WORK REQUEST: Please transcribe the text of every entry below line for line, with no changes, and leave the pictures out of your answer.

RECORDS:
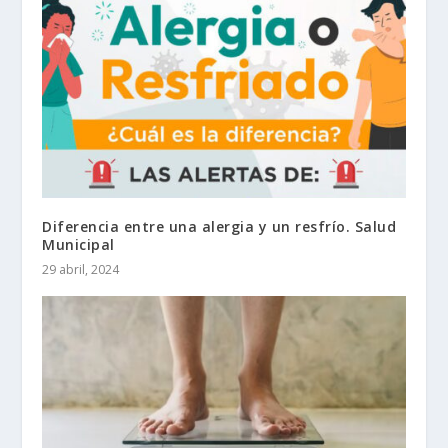
Diferencia entre una alergia y un resfrío. Salud
Municipal
29 abril, 2024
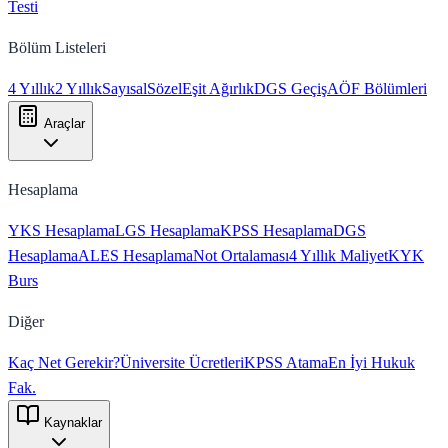
Testi
Bölüm Listeleri
4 Yıllık
2 Yıllık
Sayısal
Sözel
Eşit Ağırlık
DGS Geçiş
AÖF Bölümleri
Araçlar
Hesaplama
YKS Hesaplama
LGS Hesaplama
KPSS Hesaplama
DGS
Hesaplama
ALES Hesaplama
Not Ortalaması
4 Yıllık Maliyet
KYK
Burs
Diğer
Kaç Net Gerekir?
Üniversite Ücretleri
KPSS Atama
En İyi Hukuk
Fak.
Kaynaklar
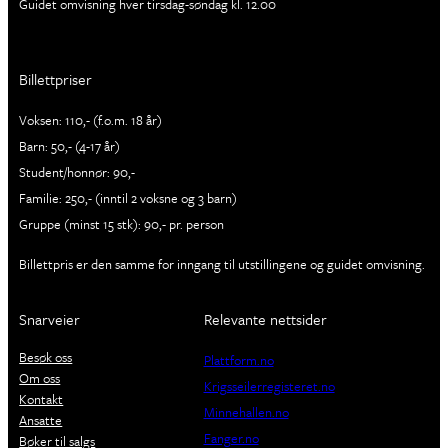
Guidet omvisning hver tirsdag-søndag kl. 12.00
Billettpriser
Voksen: 110,- (f.o.m. 18 år)
Barn: 50,- (4-17 år)
Student/honnør: 90,-
Familie: 250,- (inntil 2 voksne og 3 barn)
Gruppe (minst 15 stk): 90,- pr. person
Billettpris er den samme for inngang til utstillingene og guidet omvisning.
Snarveier
Relevante nettsider
Besøk oss
Plattform.no
Om oss
Krigsseilerregisteret.no
Kontakt
Minnehallen.no
Ansatte
Fanger.no
Bøker til salgs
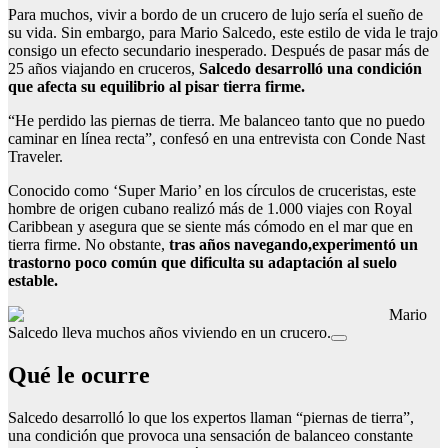
Para muchos, vivir a bordo de un crucero de lujo sería el sueño de
su vida. Sin embargo, para Mario Salcedo, este estilo de vida le trajo
consigo un efecto secundario inesperado. Después de pasar más de
25 años viajando en cruceros,
Salcedo desarrolló una condición
que afecta su equilibrio al pisar tierra firme.
“He perdido las piernas de tierra. Me balanceo tanto que no puedo
caminar en línea recta”, confesó en una entrevista con Conde Nast
Traveler.
Conocido como ‘Super Mario’ en los círculos de cruceristas, este
hombre de origen cubano realizó más de 1.000 viajes con Royal
Caribbean y asegura que se siente más cómodo en el mar que en
tierra firme. No obstante,
tras años navegando,experimentó un
trastorno poco común que dificulta su adaptación al suelo
estable.
Mario
Salcedo lleva muchos años viviendo en un crucero.
Qué le ocurre
Salcedo desarrolló lo que los expertos llaman “piernas de tierra”,
una condición que provoca una sensación de balanceo constante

RESPONSE:
Diferencia entre una alergia y un resfrío. Salud
Municipal
29 abril, 2024
Testi
Bölüm Listeleri
4 Yıllık
2 Yıllık
Sayısal
Sözel
Eşit Ağırlık
DGS Geçiş
AÖF Bölümleri
Araçlar
Hesaplama
YKS Hesaplama
LGS Hesaplama
KPSS Hesaplama
DGS
Hesaplama
ALES Hesaplama
Not Ortalaması
4 Yıllık Maliyet
KYK
Burs
Diğer
Kaç Net Gerekir?
Üniversite Ücretleri
KPSS Atama
En İyi Hukuk
Fak.
Kaynaklar
Guidet omvisning hver tirsdag-søndag kl. 12.00
Billettpriser
Voksen: 110,- (f.o.m. 18 år)
Barn: 50,- (4-17 år)
Student/honnør: 90,-
Familie: 250,- (inntil 2 voksne og 3 barn)
Gruppe (minst 15 stk): 90,- pr. person
Billettpris er den samme for inngang til utstillingene og guidet omvisning.
Snarveier
Relevante nettsider
Besøk oss
Plattform.no
Om oss
Krigsseilerregisteret.no
Kontakt
Minnehallen.no
Ansatte
Fanger.no
Bøker til salgs
Para muchos, vivir a bordo de un crucero de lujo sería el sueño de
su vida. Sin embargo, para Mario Salcedo, este estilo de vida le trajo
consigo un efecto secundario inesperado. Después de pasar más de
25 años viajando en cruceros,
Salcedo desarrolló una condición
que afecta su equilibrio al pisar tierra firme.
“He perdido las piernas de tierra. Me balanceo tanto que no puedo
caminar en línea recta”, confesó en una entrevista con Conde Nast
Traveler.
Conocido como ‘Super Mario’ en los círculos de cruceristas, este
hombre de origen cubano realizó más de 1.000 viajes con Royal
Caribbean y asegura que se siente más cómodo en el mar que en
tierra firme. No obstante,
tras años navegando,experimentó un
trastorno poco común que dificulta su adaptación al suelo
estable.
Mario
Salcedo lleva muchos años viviendo en un crucero.
Qué le ocurre
Salcedo desarrolló lo que los expertos llaman “piernas de tierra”,
una condición que provoca una sensación de balanceo constante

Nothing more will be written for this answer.